Problem to work on: Your answer is to be every line of the material that includes the string "names".

▬▬▬▬▬▬

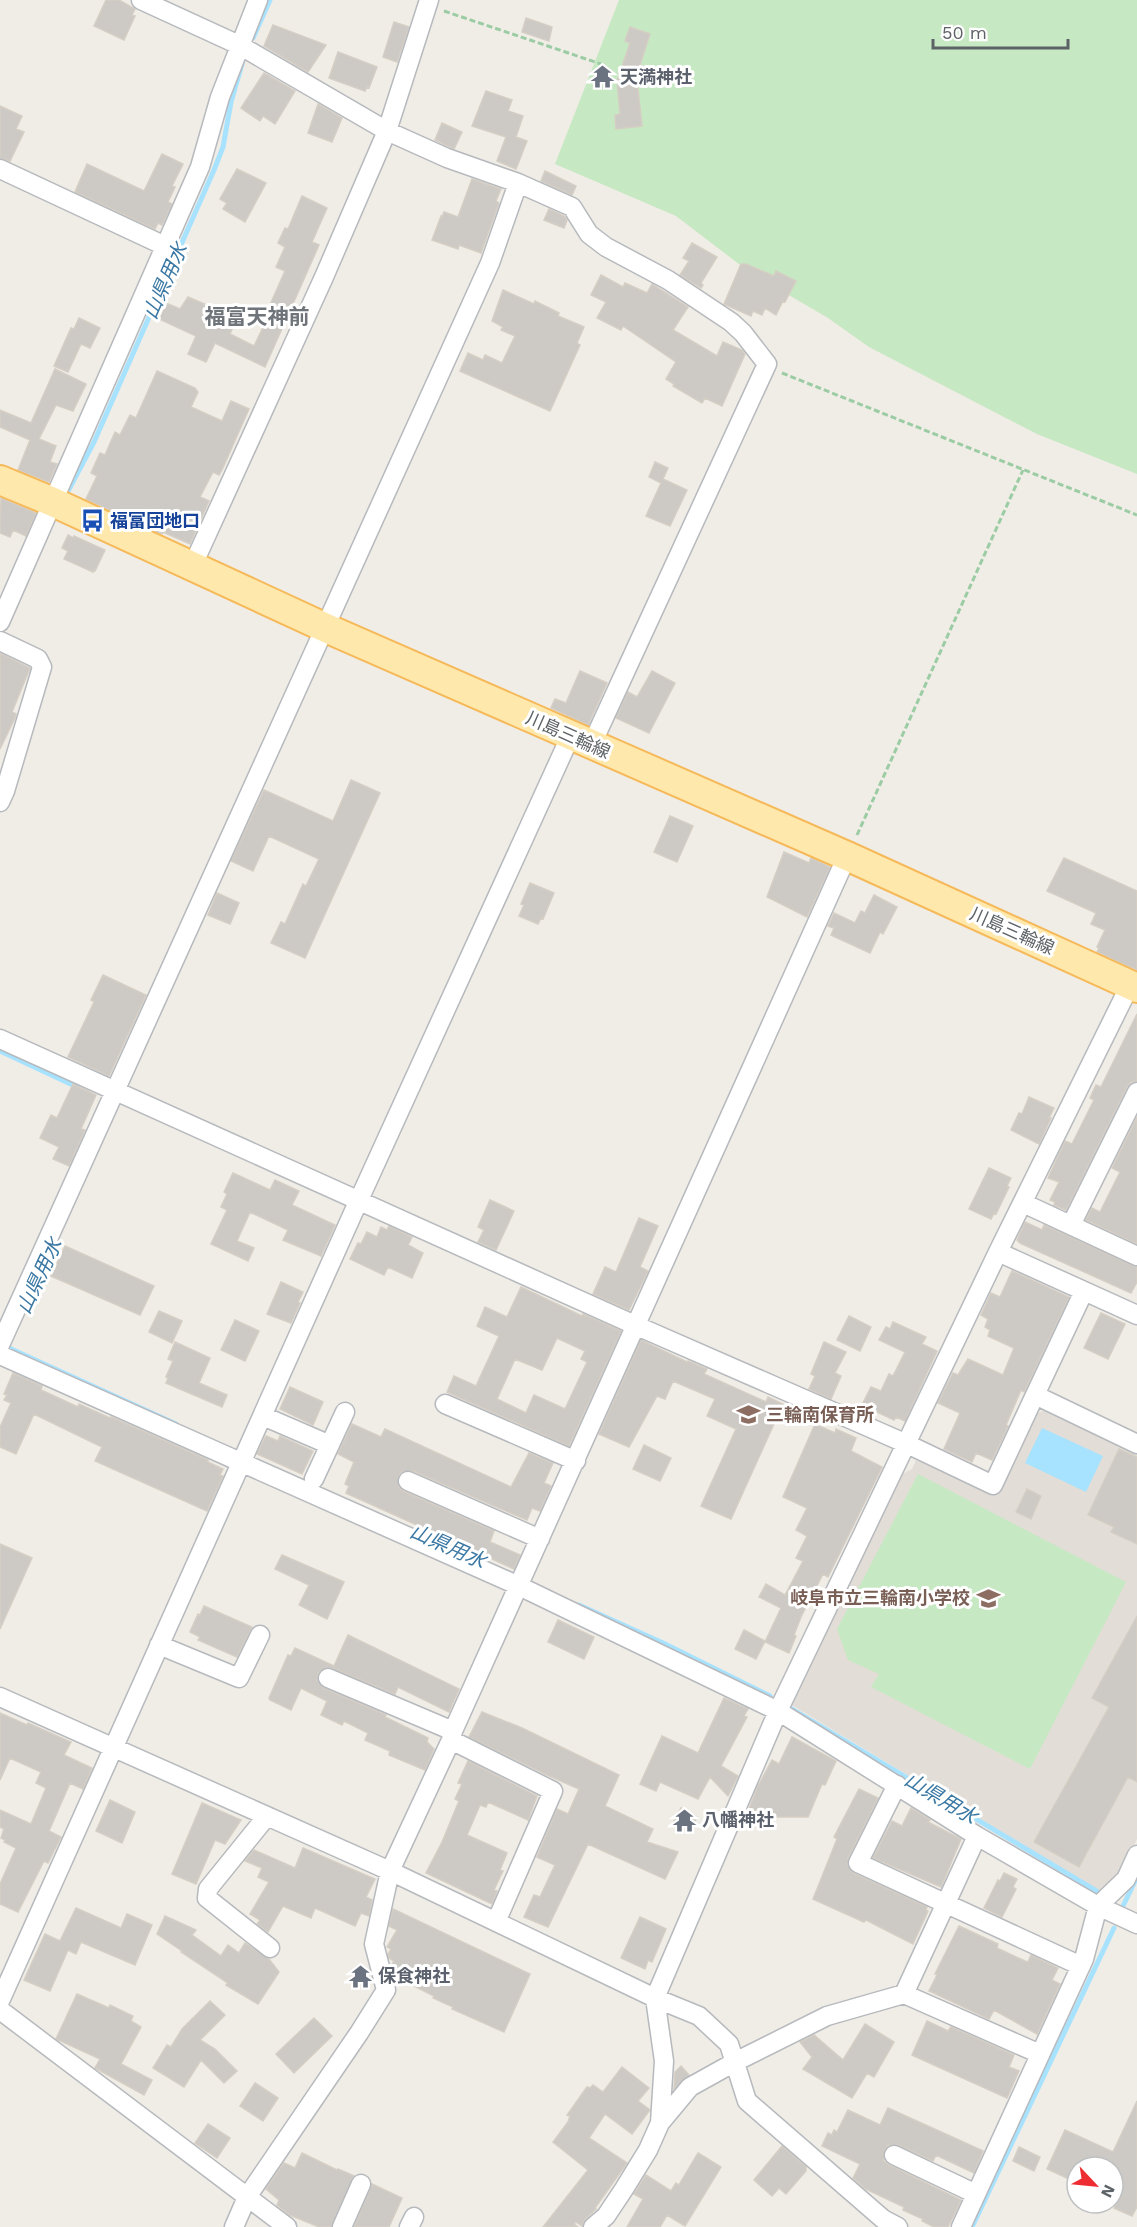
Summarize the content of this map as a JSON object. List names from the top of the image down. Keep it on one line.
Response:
{"streets":{"main road":["川島三輪線"]},"districts":["福富天神前"],"water":["山県用水"],"places":{"temple":["天満神社","八幡神社","保食神社"],"bus stop":["福富団地口"],"school or university":["三輪南保育所","岐阜市立三輪南小学校"]},"scale_bar":"50 m","north":"bottom right"}
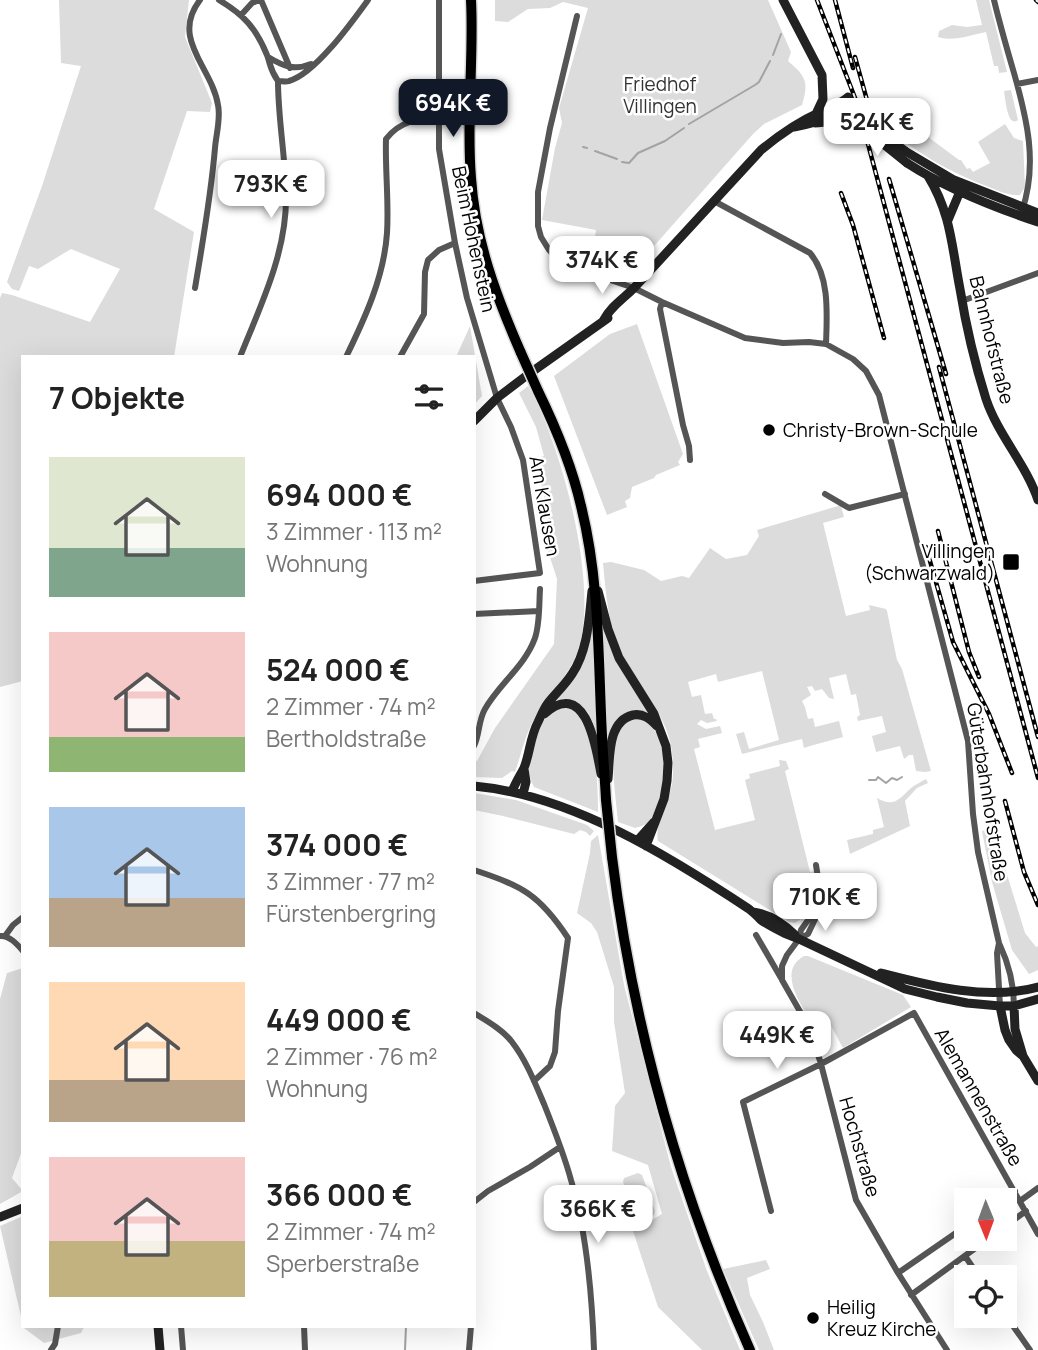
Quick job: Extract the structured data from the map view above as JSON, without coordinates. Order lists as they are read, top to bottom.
{
  "streets": {
    "main road": ["Bahnhofstraße"],
    "street": [
      "Beim Hohenstein",
      "Am Klausen",
      "Güterbahnhofstraße",
      "Alemannenstraße",
      "Hochstraße"
    ]
  },
  "crossings": [
    ["Beim Hohenstein", "Am Klausen"],
    ["Alemannenstraße", "Hochstraße"]
  ],
  "parks": ["Friedhof Villingen"],
  "places": {
    "other": ["Christy-Brown-Schule", "Heilig Kreuz Kirche"],
    "transit": ["Villingen (Schwarzwald)"]
  },
  "north": "bottom",
  "page": {
    "price": [
      "694K €",
      "524K €",
      "793K €",
      "374K €",
      "710K €",
      "449K €",
      "366K €"
    ],
    "heading": "7 Objekte",
    "list": [
      {
        "name": "694 000 €",
        "note": "3 Zimmer · 113 m² · Wohnung"
      },
      {
        "name": "524 000 €",
        "note": "2 Zimmer · 74 m² · Bertholdstraße"
      },
      {
        "name": "374 000 €",
        "note": "3 Zimmer · 77 m² · Fürstenbergring"
      },
      {
        "name": "449 000 €",
        "note": "2 Zimmer · 76 m² · Wohnung"
      },
      {
        "name": "366 000 €",
        "note": "2 Zimmer · 74 m² · Sperberstraße"
      }
    ]
  }
}
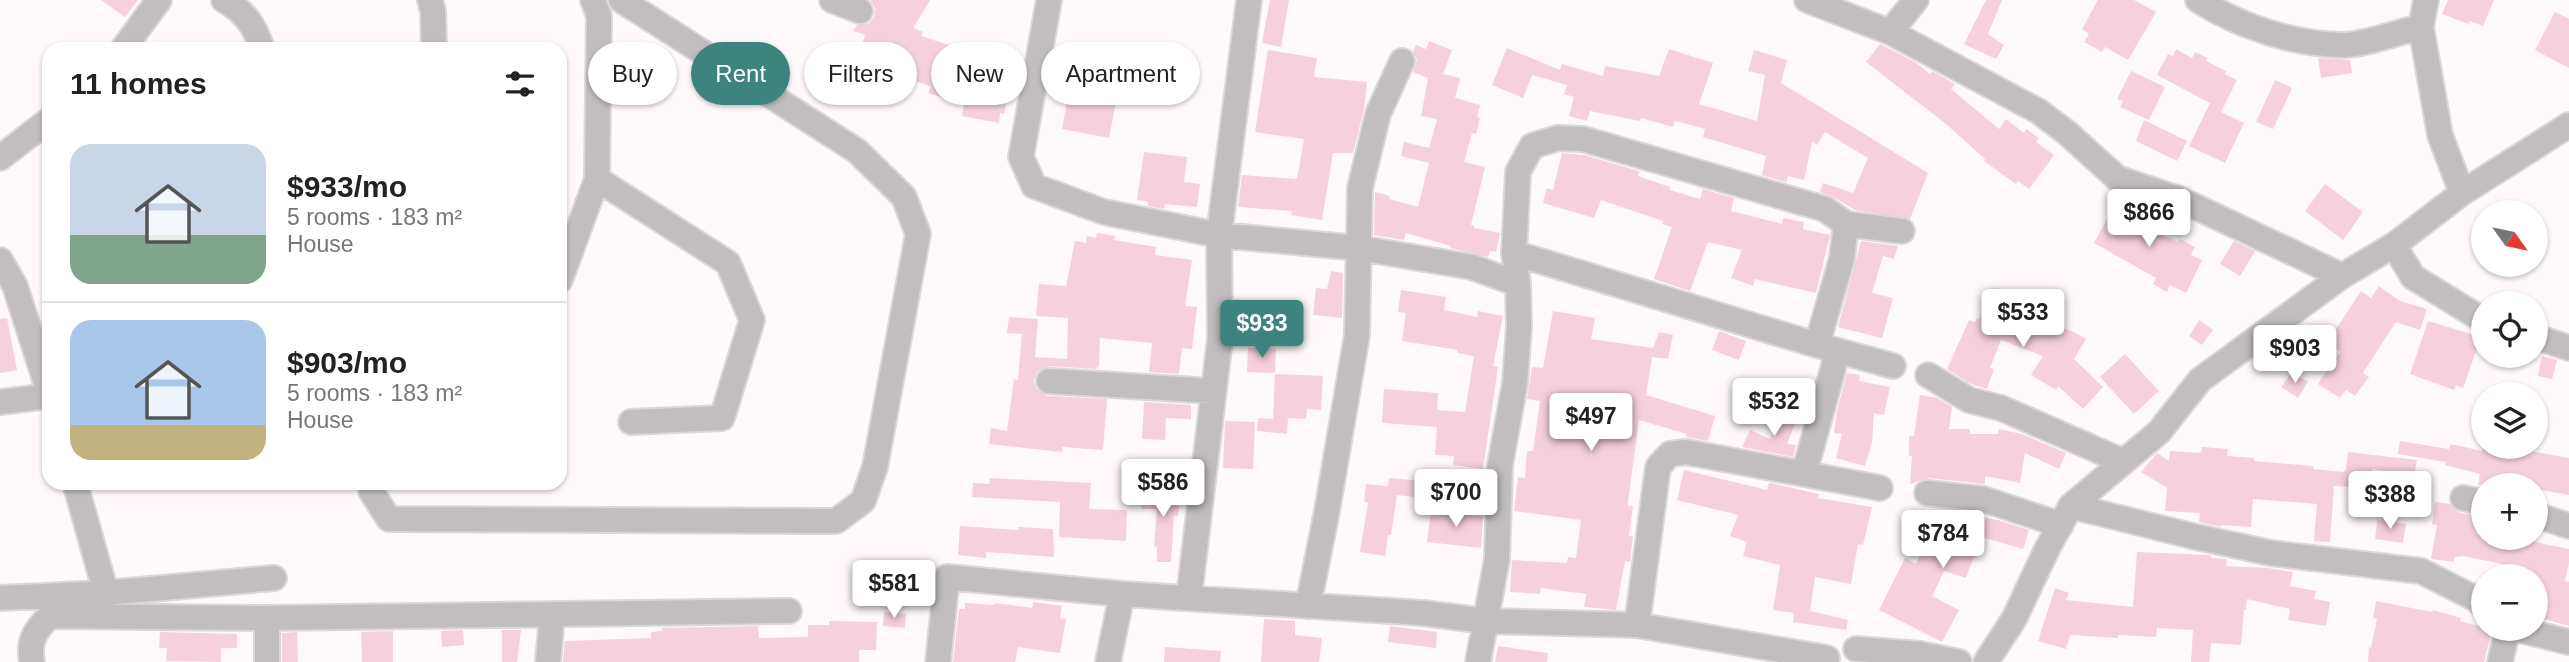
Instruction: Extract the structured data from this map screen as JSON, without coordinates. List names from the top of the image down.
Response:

▬▬▬▬▬▬

Exercise response:
Summarize the content of this map as a JSON object. List names from the top of the image down. Keep it on one line.
Instruction: Extract the structured data from this map screen as JSON, without coordinates. List names from the top of the image down.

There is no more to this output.